Start of Supplied entries
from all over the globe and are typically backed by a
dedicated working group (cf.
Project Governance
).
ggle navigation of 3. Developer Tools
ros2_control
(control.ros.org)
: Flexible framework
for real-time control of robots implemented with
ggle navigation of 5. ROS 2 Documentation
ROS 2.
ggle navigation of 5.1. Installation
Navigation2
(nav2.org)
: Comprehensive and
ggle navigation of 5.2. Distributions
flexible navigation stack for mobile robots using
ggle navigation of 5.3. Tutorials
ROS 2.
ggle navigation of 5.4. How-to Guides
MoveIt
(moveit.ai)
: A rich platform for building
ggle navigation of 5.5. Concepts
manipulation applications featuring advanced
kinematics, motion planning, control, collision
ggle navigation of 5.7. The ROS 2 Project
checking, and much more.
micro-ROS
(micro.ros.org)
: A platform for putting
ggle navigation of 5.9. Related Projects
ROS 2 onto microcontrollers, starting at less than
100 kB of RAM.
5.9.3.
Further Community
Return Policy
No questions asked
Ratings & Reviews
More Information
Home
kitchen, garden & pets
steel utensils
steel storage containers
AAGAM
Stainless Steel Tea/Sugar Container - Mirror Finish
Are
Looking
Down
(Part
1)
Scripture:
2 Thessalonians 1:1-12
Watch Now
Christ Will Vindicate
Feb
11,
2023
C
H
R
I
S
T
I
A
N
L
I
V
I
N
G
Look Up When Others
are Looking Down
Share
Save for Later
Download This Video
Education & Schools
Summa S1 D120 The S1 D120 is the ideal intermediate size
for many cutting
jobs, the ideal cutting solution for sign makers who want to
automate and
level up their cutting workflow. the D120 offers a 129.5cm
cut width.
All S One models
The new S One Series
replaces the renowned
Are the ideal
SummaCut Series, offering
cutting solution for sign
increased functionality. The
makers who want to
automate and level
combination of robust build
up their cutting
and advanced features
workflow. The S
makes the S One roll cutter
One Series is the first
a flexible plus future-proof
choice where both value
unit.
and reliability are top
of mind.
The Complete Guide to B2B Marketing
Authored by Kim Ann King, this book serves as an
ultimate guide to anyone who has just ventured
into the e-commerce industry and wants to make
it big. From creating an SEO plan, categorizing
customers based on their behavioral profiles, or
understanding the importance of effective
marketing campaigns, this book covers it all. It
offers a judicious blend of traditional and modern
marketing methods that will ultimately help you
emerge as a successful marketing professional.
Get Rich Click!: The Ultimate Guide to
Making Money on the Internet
End of Supplied entries
_Your task_
Rewrite all the records above, putting "trimming" wherever "cutting" appears and changing nothing else.

_Exercise answer_
from all over the globe and are typically backed by a
dedicated working group (cf.
Project Governance
).
ggle navigation of 3. Developer Tools
ros2_control
(control.ros.org)
: Flexible framework
for real-time control of robots implemented with
ggle navigation of 5. ROS 2 Documentation
ROS 2.
ggle navigation of 5.1. Installation
Navigation2
(nav2.org)
: Comprehensive and
ggle navigation of 5.2. Distributions
flexible navigation stack for mobile robots using
ggle navigation of 5.3. Tutorials
ROS 2.
ggle navigation of 5.4. How-to Guides
MoveIt
(moveit.ai)
: A rich platform for building
ggle navigation of 5.5. Concepts
manipulation applications featuring advanced
kinematics, motion planning, control, collision
ggle navigation of 5.7. The ROS 2 Project
checking, and much more.
micro-ROS
(micro.ros.org)
: A platform for putting
ggle navigation of 5.9. Related Projects
ROS 2 onto microcontrollers, starting at less than
100 kB of RAM.
5.9.3.
Further Community
Return Policy
No questions asked
Ratings & Reviews
More Information
Home
kitchen, garden & pets
steel utensils
steel storage containers
AAGAM
Stainless Steel Tea/Sugar Container - Mirror Finish
Are
Looking
Down
(Part
1)
Scripture:
2 Thessalonians 1:1-12
Watch Now
Christ Will Vindicate
Feb
11,
2023
C
H
R
I
S
T
I
A
N
L
I
V
I
N
G
Look Up When Others
are Looking Down
Share
Save for Later
Download This Video
Education & Schools
Summa S1 D120 The S1 D120 is the ideal intermediate size
for many trimming
jobs, the ideal trimming solution for sign makers who want to
automate and
level up their trimming workflow. the D120 offers a 129.5cm
cut width.
All S One models
The new S One Series
replaces the renowned
Are the ideal
SummaCut Series, offering
trimming solution for sign
increased functionality. The
makers who want to
automate and level
combination of robust build
up their trimming
and advanced features
workflow. The S
makes the S One roll cutter
One Series is the first
a flexible plus future-proof
choice where both value
unit.
and reliability are top
of mind.
The Complete Guide to B2B Marketing
Authored by Kim Ann King, this book serves as an
ultimate guide to anyone who has just ventured
into the e-commerce industry and wants to make
it big. From creating an SEO plan, categorizing
customers based on their behavioral profiles, or
understanding the importance of effective
marketing campaigns, this book covers it all. It
offers a judicious blend of traditional and modern
marketing methods that will ultimately help you
emerge as a successful marketing professional.
Get Rich Click!: The Ultimate Guide to
Making Money on the Internet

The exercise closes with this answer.